» INSTRUCTIONS FOR THE TASK: Every line below must be reproduced exactly. Copy them all.
(DATA TO PROCESS)
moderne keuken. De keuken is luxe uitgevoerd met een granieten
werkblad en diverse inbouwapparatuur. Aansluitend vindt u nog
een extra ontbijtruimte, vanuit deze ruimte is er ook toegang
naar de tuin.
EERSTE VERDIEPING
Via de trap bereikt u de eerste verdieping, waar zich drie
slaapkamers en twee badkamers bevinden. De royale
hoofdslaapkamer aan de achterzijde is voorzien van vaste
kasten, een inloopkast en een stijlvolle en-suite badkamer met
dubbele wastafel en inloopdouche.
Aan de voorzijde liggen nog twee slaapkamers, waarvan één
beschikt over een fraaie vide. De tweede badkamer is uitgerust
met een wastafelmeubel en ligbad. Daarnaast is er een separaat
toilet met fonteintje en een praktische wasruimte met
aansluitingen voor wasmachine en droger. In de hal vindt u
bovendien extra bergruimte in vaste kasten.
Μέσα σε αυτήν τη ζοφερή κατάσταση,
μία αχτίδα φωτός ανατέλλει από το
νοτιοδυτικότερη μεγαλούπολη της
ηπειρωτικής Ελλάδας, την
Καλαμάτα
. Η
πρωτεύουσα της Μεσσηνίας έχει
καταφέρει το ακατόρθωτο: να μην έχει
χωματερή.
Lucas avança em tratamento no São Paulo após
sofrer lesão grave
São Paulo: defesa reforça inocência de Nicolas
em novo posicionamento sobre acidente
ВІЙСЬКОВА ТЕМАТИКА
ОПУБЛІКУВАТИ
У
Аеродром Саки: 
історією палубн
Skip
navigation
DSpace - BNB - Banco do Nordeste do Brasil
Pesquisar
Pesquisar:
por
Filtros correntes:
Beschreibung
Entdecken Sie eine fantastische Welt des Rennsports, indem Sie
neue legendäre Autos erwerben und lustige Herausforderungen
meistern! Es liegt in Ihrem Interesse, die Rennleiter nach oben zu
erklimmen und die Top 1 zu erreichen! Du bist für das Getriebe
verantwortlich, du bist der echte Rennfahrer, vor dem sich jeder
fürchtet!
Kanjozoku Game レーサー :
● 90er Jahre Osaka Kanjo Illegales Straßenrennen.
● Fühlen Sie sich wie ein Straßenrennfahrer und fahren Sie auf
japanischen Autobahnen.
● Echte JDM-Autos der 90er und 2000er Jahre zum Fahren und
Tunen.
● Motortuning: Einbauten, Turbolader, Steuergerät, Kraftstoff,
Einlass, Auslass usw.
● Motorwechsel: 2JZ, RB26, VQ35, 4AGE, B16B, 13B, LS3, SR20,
(End DATA TO PROCESS)
» TASK RESPONSE:
moderne keuken. De keuken is luxe uitgevoerd met een granieten
werkblad en diverse inbouwapparatuur. Aansluitend vindt u nog
een extra ontbijtruimte, vanuit deze ruimte is er ook toegang
naar de tuin.
EERSTE VERDIEPING
Via de trap bereikt u de eerste verdieping, waar zich drie
slaapkamers en twee badkamers bevinden. De royale
hoofdslaapkamer aan de achterzijde is voorzien van vaste
kasten, een inloopkast en een stijlvolle en-suite badkamer met
dubbele wastafel en inloopdouche.
Aan de voorzijde liggen nog twee slaapkamers, waarvan één
beschikt over een fraaie vide. De tweede badkamer is uitgerust
met een wastafelmeubel en ligbad. Daarnaast is er een separaat
toilet met fonteintje en een praktische wasruimte met
aansluitingen voor wasmachine en droger. In de hal vindt u
bovendien extra bergruimte in vaste kasten.
Μέσα σε αυτήν τη ζοφερή κατάσταση,
μία αχτίδα φωτός ανατέλλει από το
νοτιοδυτικότερη μεγαλούπολη της
ηπειρωτικής Ελλάδας, την
Καλαμάτα
. Η
πρωτεύουσα της Μεσσηνίας έχει
καταφέρει το ακατόρθωτο: να μην έχει
χωματερή.
Lucas avança em tratamento no São Paulo após
sofrer lesão grave
São Paulo: defesa reforça inocência de Nicolas
em novo posicionamento sobre acidente
ВІЙСЬКОВА ТЕМАТИКА
ОПУБЛІКУВАТИ
У
Аеродром Саки: 
історією палубн
Skip
navigation
DSpace - BNB - Banco do Nordeste do Brasil
Pesquisar
Pesquisar:
por
Filtros correntes:
Beschreibung
Entdecken Sie eine fantastische Welt des Rennsports, indem Sie
neue legendäre Autos erwerben und lustige Herausforderungen
meistern! Es liegt in Ihrem Interesse, die Rennleiter nach oben zu
erklimmen und die Top 1 zu erreichen! Du bist für das Getriebe
verantwortlich, du bist der echte Rennfahrer, vor dem sich jeder
fürchtet!
Kanjozoku Game レーサー :
● 90er Jahre Osaka Kanjo Illegales Straßenrennen.
● Fühlen Sie sich wie ein Straßenrennfahrer und fahren Sie auf
japanischen Autobahnen.
● Echte JDM-Autos der 90er und 2000er Jahre zum Fahren und
Tunen.
● Motortuning: Einbauten, Turbolader, Steuergerät, Kraftstoff,
Einlass, Auslass usw.
● Motorwechsel: 2JZ, RB26, VQ35, 4AGE, B16B, 13B, LS3, SR20,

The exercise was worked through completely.